Ben Simon was formerly the director of new media campaigns at the DNC and OFA, and he is currently working as an independent consultant.
One of the best things to come out of the post-campaign coverage of OFA 2012 has been a renewed focus on analytics -- and in particular on randomized testing and experimentation -- as a crucial part of any good digital program. It’s something we’ve both been preaching for years, and we're excited to see its growing proliferating outside of just the largest programs.
Randomized testing is an incredibly valuable tool. It lets you use data to determine which messages resonate the most and drive your supporters to take action, rather than needing to make guesses based on your gut instinct (which we can attest will often be inaccurate). Applying the results of these tests can increase the impact of your digital program by a substantial margin.
However, it's important to recognize that there's an opportunity cost associated with any test you run. Even the simplest email subject line test requires time and effort to plan and execute. And more complicated tests take even more work -- to execute a 4x3 email test (four different emails with three subject lines each) requires writing four separate drafts, coding each one up separately, and analyzing a lot more response data.
There may be a credibility cost to testing as well. Many organization directors are still skeptical about the value of testing, so every experiment that takes time without yielding useful results could be a strike against the cause of testing more generally.
A good test can be well worth it -- and pay off handsomely by increasing the impact your program. But to gain useful, actionable results, your experiment needs to provide you with enough data to see statistically significant differences between the approaches that you're testing -- ideally with 95% confidence or more.
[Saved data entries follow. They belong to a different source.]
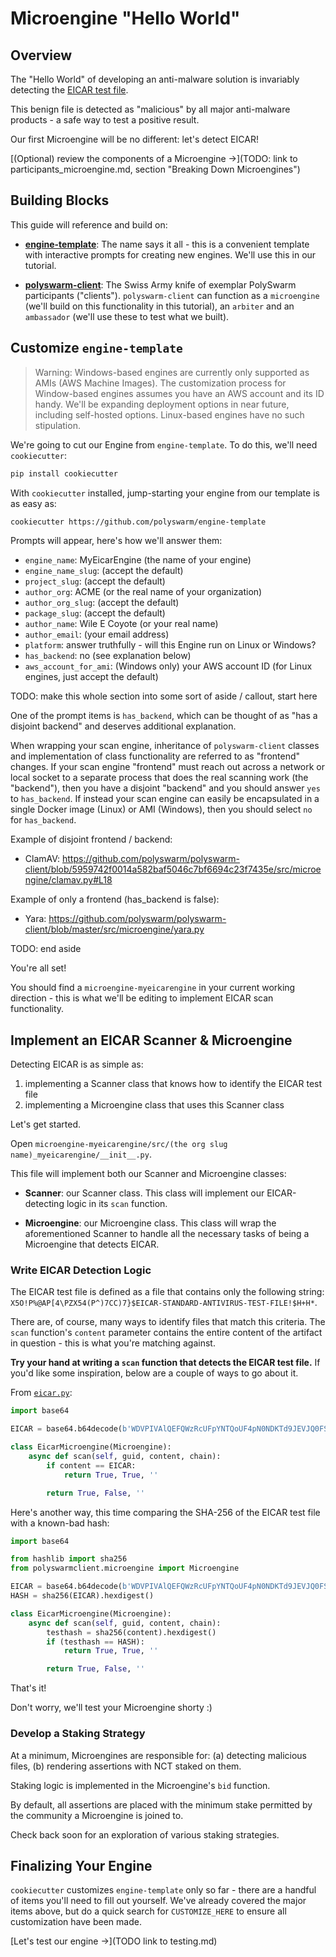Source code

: # Microengine "Hello World"


## Overview 

The "Hello World" of developing an anti-malware solution is invariably detecting the [EICAR test file](https://en.wikipedia.org/wiki/EICAR_test_file).

This benign file is detected as "malicious" by all major anti-malware products - a safe way to test a positive result.

Our first Microengine will be no different: let's detect EICAR!

[(Optional) review the components of a Microengine ->](TODO: link to participants_microengine.md, section "Breaking Down Microengines")


## Building Blocks

This guide will reference and build on:

* [**engine-template**](https://github.com/polyswarm/engine-template):
The name says it all - this is a convenient template with interactive prompts for creating new engines.
We'll use this in our tutorial.

* [**polyswarm-client**](https://github.com/polyswarm/polyswarm-client): 
The Swiss Army knife of exemplar PolySwarm participants ("clients"). 
`polyswarm-client` can function as a `microengine` (we'll build on this functionality in this tutorial), an `arbiter` and an `ambassador` (we'll use these to test what we built).


## Customize `engine-template`

> Warning: Windows-based engines are currently only supported as AMIs (AWS Machine Images).
The customization process for Window-based engines assumes you have an AWS account and its ID handy.
We'll be expanding deployment options in near future, including self-hosted options.
Linux-based engines have no such stipulation.

We're going to cut our Engine from `engine-template`.
To do this, we'll need `cookiecutter`:
```bash
pip install cookiecutter
```

With `cookiecutter` installed, jump-starting your engine from our template is as easy as:
```bash
cookiecutter https://github.com/polyswarm/engine-template
```

Prompts will appear, here's how we'll answer them:
* `engine_name`: MyEicarEngine (the name of your engine)
* `engine_name_slug`: (accept the default)
* `project_slug`: (accept the default)
* `author_org`: ACME (or the real name of your organization)
* `author_org_slug`: (accept the default)
* `package_slug`: (accept the default)
* `author_name`: Wile E Coyote (or your real name)
* `author_email`: (your email address)
* `platform`: answer truthfully - will this Engine run on Linux or Windows?
* `has_backend`: no (see explanation below)
* `aws_account_for_ami`: (Windows only) your AWS account ID (for Linux engines, just accept the default)

TODO: make this whole section into some sort of aside / callout, start here

One of the prompt items is `has_backend`, which can be thought of as "has a disjoint backend" and deserves additional explanation.

When wrapping your scan engine, inheritance of `polyswarm-client` classes and implementation of class functionality are referred to as "frontend" changes.
If your scan engine "frontend" must reach out across a network or local socket to a separate process that does the real scanning work (the "backend"), then you have a disjoint "backend" and you should answer `yes` to `has_backend`.
If instead your scan engine can easily be encapsulated in a single Docker image (Linux) or AMI (Windows), then you should select `no` for `has_backend`.

Example of disjoint frontend / backend:
* ClamAV: https://github.com/polyswarm/polyswarm-client/blob/5959742f0014a582baf5046c7bf6694c23f7435e/src/microengine/clamav.py#L18

Example of only a frontend (has_backend is false):
* Yara: https://github.com/polyswarm/polyswarm-client/blob/master/src/microengine/yara.py

TODO: end aside

You're all set!

You should find a `microengine-myeicarengine` in your current working direction - this is what we'll be editing to implement EICAR scan functionality.


## Implement an EICAR Scanner & Microengine

Detecting EICAR is as simple as:
1. implementing a Scanner class that knows how to identify the EICAR test file
1. implementing a Microengine class that uses this Scanner class

Let's get started.

Open `microengine-myeicarengine/src/(the org slug name)_myeicarengine/__init__.py`.

This file will implement both our Scanner and Microengine classes:

* **Scanner**: our Scanner class. 
This class will implement our EICAR-detecting logic in its `scan` function.

* **Microengine**: our Microengine class.
This class will wrap the aforementioned Scanner to handle all the necessary tasks of being a Microengine that detects EICAR.


### Write EICAR Detection Logic

The EICAR test file is defined as a file that contains only the following string: `X5O!P%@AP[4\PZX54(P^)7CC)7}$EICAR-STANDARD-ANTIVIRUS-TEST-FILE!$H+H*`.

There are, of course, many ways to identify files that match this criteria.
The `scan` function's `content` parameter contains the entire content of the artifact in question - this is what you're matching against.

**Try your hand at writing a `scan` function that detects the EICAR test file.**
If you'd like some inspiration, below are a couple of ways to go about it.
 
From [`eicar.py`](https://github.com/polyswarm/polyswarm-client/blob/master/src/polyswarmclient/microengine.py):

```python
import base64

EICAR = base64.b64decode(b'WDVPIVAlQEFQWzRcUFpYNTQoUF4pN0NDKTd9JEVJQ0FSLVNUQU5EQVJELUFOVElWSVJVUy1URVNULUZJTEUhJEgrSCo=')

class EicarMicroengine(Microengine):
    async def scan(self, guid, content, chain):
        if content == EICAR:
            return True, True, ''

        return True, False, ''
```

Here's another way, this time comparing the SHA-256 of the EICAR test file with a known-bad hash:

```python
import base64

from hashlib import sha256
from polyswarmclient.microengine import Microengine

EICAR = base64.b64decode(b'WDVPIVAlQEFQWzRcUFpYNTQoUF4pN0NDKTd9JEVJQ0FSLVNUQU5EQVJELUFOVElWSVJVUy1URVNULUZJTEUhJEgrSCo=')
HASH = sha256(EICAR).hexdigest()

class EicarMicroengine(Microengine):
    async def scan(self, guid, content, chain):
        testhash = sha256(content).hexdigest()
        if (testhash == HASH):
            return True, True, ''

        return True, False, ''
```

That's it!

Don't worry, we'll test your Microengine shorty :)


### Develop a Staking Strategy

At a minimum, Microengines are responsible for: (a) detecting malicious files, (b) rendering assertions with NCT staked on them.

Staking logic is implemented in the Microengine's `bid` function.

By default, all assertions are placed with the minimum stake permitted by the community a Microengine is joined to.

Check back soon for an exploration of various staking strategies.


## Finalizing Your Engine

`cookiecutter` customizes `engine-template` only so far - there are a handful of items you'll need to fill out yourself.
We've already covered the major items above, but do a quick search for `CUSTOMIZE_HERE` to ensure all customization have been made.

[Let's test our engine ->](TODO link to testing.md)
If you're the Obama campaign, MoveOn.org, or Avaaz and have an email list of millions of people to contact, it won't be hard to collect enough responses to reach this threshold. But for smaller organizations with more limited reach, it may be much more difficult.
How can you check in advance to see if you'll reach statistical significance? Here's what you need to do:
- Identify what it is you're trying to maximize. If this is an email, it should be your ultimate action (donations or petition signatures, for example), rather than simply opens or clicks. If it's a webpage test, it should be whatever action you want people to take on the page.
- Figure out how many people you intend to reach with each different approach that you're testing.
- Estimate, based on past performance, what percentage of the people you're reaching you expect to take action. This percentage will be very different depending on what your action is (for example, you'll probably have a much lower action percentage when asking people to make a donation than when asking them to sign a petition).
- Make an educated guess about how much difference in response you might see between your approaches. Will one version get 5% more actions than another? 10%? 30%?
- Using your estimates from the previous steps, calculate how many actions you expect for each of your different approaches, then plug your reach and action numbers into a statistical significance calculator to measure the expected confidence level of your results.
Is the difference between your approaches significant? If yes -- go ahead with your test! There's a good chance your results will be able to tell you which approach is best.
But if the answer's no? Then don’t run the test. Without statistical significance, it's very possible that the approach with the highest number of actions may not actually be the best one, and the test therefore doesn't provide you with useful information. The time it took to set up and run the experiment could have been more effectively spent elsewhere.